A request flow that uses all three.

def handle_message(user_id: str, message: str) -> str:
    profile = fetch_profile(user_id)
    sessions = fetch_relevant_sessions(user_id, message, k=2)
    system = build_system_prompt(profile, sessions)
    short_term = load_short_term(user_id)
    messages = [{"role": "system", "content": system}] + short_term + [
        {"role": "user", "content": message}
    ]
    response = call_agent(messages)
    save_short_term(user_id, message, response)
    return response

def build_system_prompt(profile: dict, sessions: list[dict]) -> str:
    parts = [
        "You are a customer support agent.",
        f"User profile: {profile['name']}, tier {profile['tier']}, timezone {profile['timezone']}.",
    ]
    if sessions:
        parts.append("Relevant prior sessions:")
        parts.extend(f"- {s['started_at']:%Y-%m-%d}: {s['summary']}" for s in sessions)
    return "\n".join(parts)

The full system prompt is around 200 tokens of profile and 300 tokens of prior session summaries. Affordable, useful, doesn’t bloat the context window. The agent has access to lookup tools for anything else.

For more on how memory interacts with the agent loop itself, see /blog/react-reflexion-planner-executor-agent-loops/. The pgvector project’s README covers indexing tradeoffs in more depth if you’re new to it; ivfflat is fine for the volumes most agent projects see.

Common Pitfalls

The patterns that look right until they’re under load.

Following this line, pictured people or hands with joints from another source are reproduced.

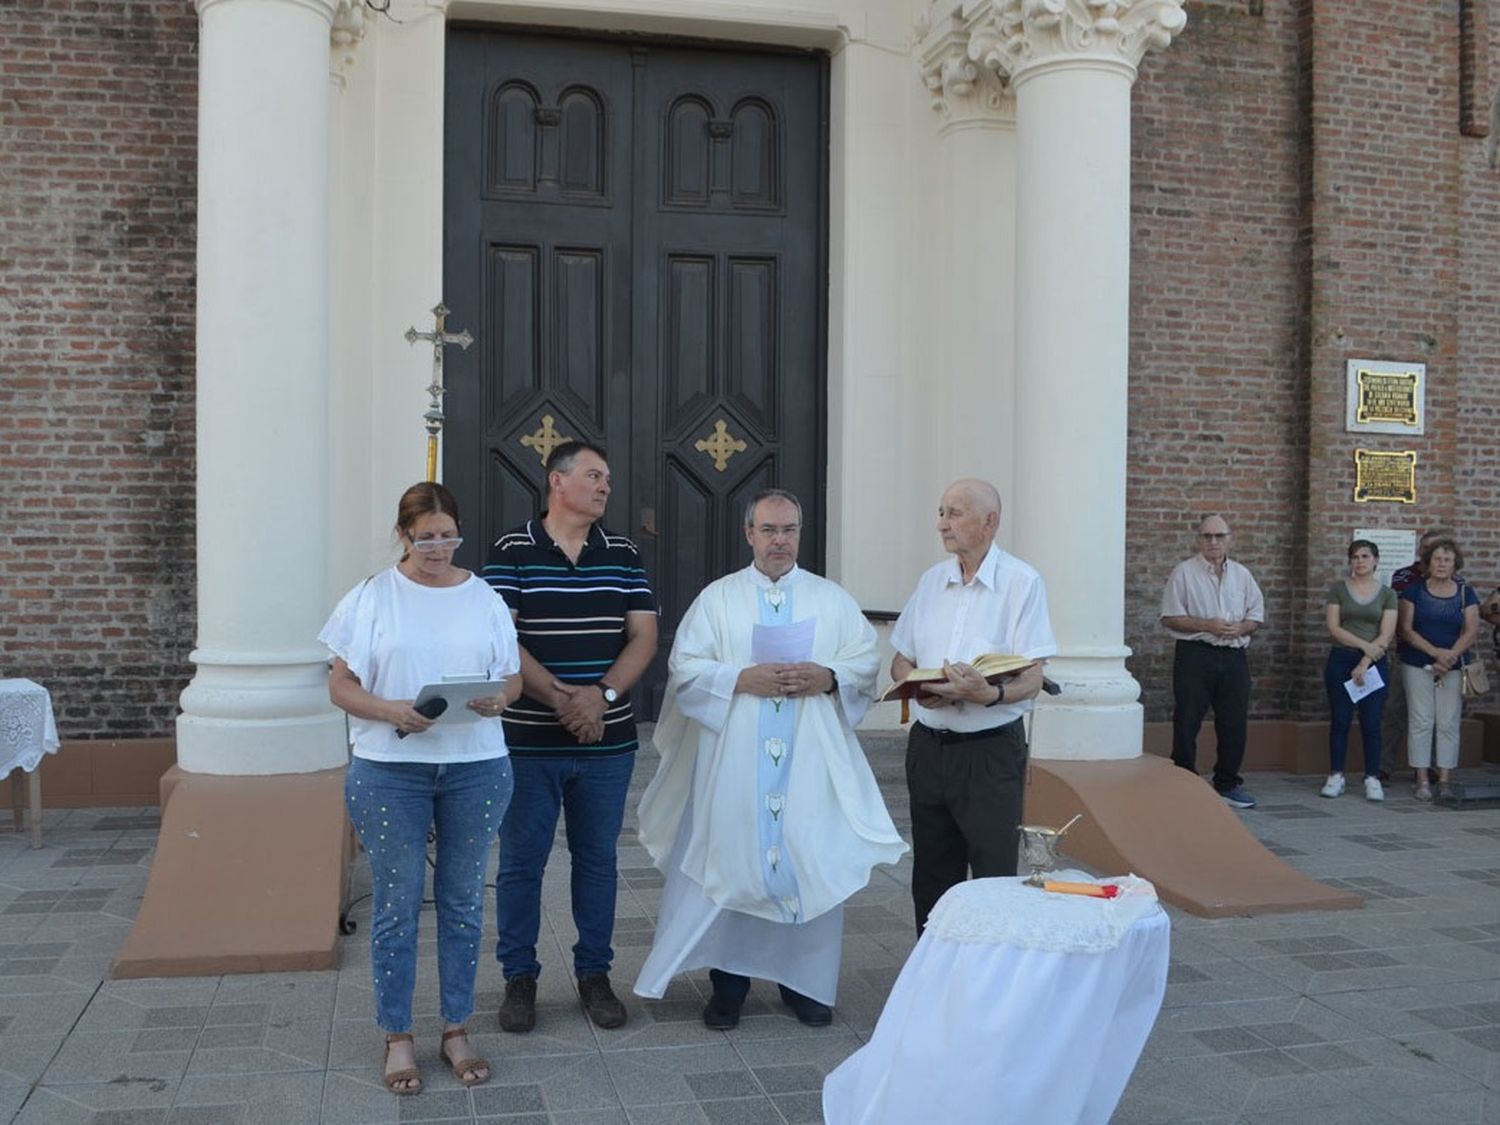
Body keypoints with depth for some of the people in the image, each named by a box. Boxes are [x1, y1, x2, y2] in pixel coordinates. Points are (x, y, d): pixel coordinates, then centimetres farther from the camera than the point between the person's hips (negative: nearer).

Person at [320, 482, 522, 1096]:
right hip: (389, 770, -2)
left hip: (476, 768, 2)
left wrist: (498, 698, -15)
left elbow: (512, 677, 9)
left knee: (463, 901, 10)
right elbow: (341, 685, -2)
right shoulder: (372, 597, 0)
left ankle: (456, 1031, 24)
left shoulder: (482, 597, 6)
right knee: (396, 904, 5)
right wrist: (391, 712, -20)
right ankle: (397, 1038, 19)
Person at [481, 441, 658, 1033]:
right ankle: (519, 976, 22)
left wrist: (601, 694, -15)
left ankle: (594, 973, 26)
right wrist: (559, 698, -19)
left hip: (607, 741, 3)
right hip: (529, 740, -3)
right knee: (521, 861, 6)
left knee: (598, 858, 12)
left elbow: (644, 636, 1)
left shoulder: (623, 555, 7)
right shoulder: (512, 551, -4)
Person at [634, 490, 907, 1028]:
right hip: (734, 766, -1)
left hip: (811, 766, 1)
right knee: (732, 867, 2)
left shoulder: (833, 600, 10)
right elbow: (684, 667, -1)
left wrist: (828, 677, -13)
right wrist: (742, 679, -15)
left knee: (813, 870, 4)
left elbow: (867, 661, 6)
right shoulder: (717, 598, 5)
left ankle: (805, 982, 19)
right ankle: (728, 984, 16)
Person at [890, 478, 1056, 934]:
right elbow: (900, 660, 14)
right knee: (931, 878, 14)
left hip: (991, 748, -5)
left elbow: (1033, 677, -12)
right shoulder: (932, 580, 10)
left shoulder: (1022, 583, -8)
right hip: (928, 744, 6)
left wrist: (990, 694, -32)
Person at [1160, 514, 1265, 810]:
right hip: (1195, 655, -4)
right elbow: (1169, 617, -5)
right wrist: (1206, 625, -15)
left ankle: (1227, 784, 19)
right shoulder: (1184, 572, 0)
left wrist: (1240, 628, -7)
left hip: (1233, 656, 4)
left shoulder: (1242, 575, 13)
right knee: (1187, 722, -3)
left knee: (1234, 723, 7)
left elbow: (1257, 616, 15)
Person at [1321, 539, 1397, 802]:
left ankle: (1372, 779, 7)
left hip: (1375, 664, 0)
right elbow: (1333, 627, -4)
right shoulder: (1338, 588, 4)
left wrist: (1365, 664, -12)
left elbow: (1386, 635, -3)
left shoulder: (1387, 594, 4)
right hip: (1341, 660, 0)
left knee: (1371, 723, 0)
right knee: (1340, 721, 3)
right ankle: (1335, 777, 9)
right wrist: (1365, 645, -15)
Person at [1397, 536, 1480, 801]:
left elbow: (1472, 632, -1)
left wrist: (1450, 656, -15)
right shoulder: (1414, 591, 1)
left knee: (1449, 723, 1)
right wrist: (1435, 652, -16)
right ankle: (1422, 781, 2)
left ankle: (1444, 781, 7)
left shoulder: (1466, 593, 5)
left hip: (1453, 667, 1)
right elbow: (1406, 629, -4)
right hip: (1417, 665, -1)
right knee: (1421, 721, -3)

• Embedding raw transcripts. Wastes storage, makes retrieval noisy. Embed summaries.
• Treating the vector store as the system of record. It’s an index. Your durable data lives in Postgres rows.
• Loading prior sessions into context unconditionally. You’ll blow your context budget for sessions that aren’t relevant. Always filter by similarity threshold.
• Forgetting to write the summary at session end. No summary, no episodic memory tomorrow. Make it part of the session-close flow, not optional.
• Using a small embedding dimension to save cost. Embedding cost is dominated by request count, not dimension. Use a model that gives you 1536 or higher; the recall difference is real.
• Letting facts go stale. A user_facts row from six months ago about a discontinued product is worse than no fact. Add a TTL or a refresh strategy.
• Storing PII in embeddings. You can’t easily delete a specific user’s data from an ivfflat index in place. Plan for deletion from day one.

Wrapping Up

The three-tier model isn’t novel and isn’t mine. It’s the loose consensus that emerged from agent teams in 2023 and that the better frameworks now reflect. The reason it works is that it maps to the actual shape of agent needs. Recent messages now. Prior conversations sometimes. Structured facts on demand. Each tier has a different cost, different access pattern, different consistency requirement.

The mistake I keep flagging in code reviews is teams picking one tier and trying to stretch it across all three responsibilities. A buffer can’t do episodic. A vector store can’t do structured facts. A facts table can’t do conversation history. Build all three or be honest that your agent doesn’t really remember anything.

The good news is that the storage technologies for all three are boring and well-understood. Postgres for the durable bits. Redis or in-memory for the buffer. Embedding model of your choice. Nothing here requires a managed vector platform or an exotic database. The infrastructure is the easy part; deciding what to write where is the work.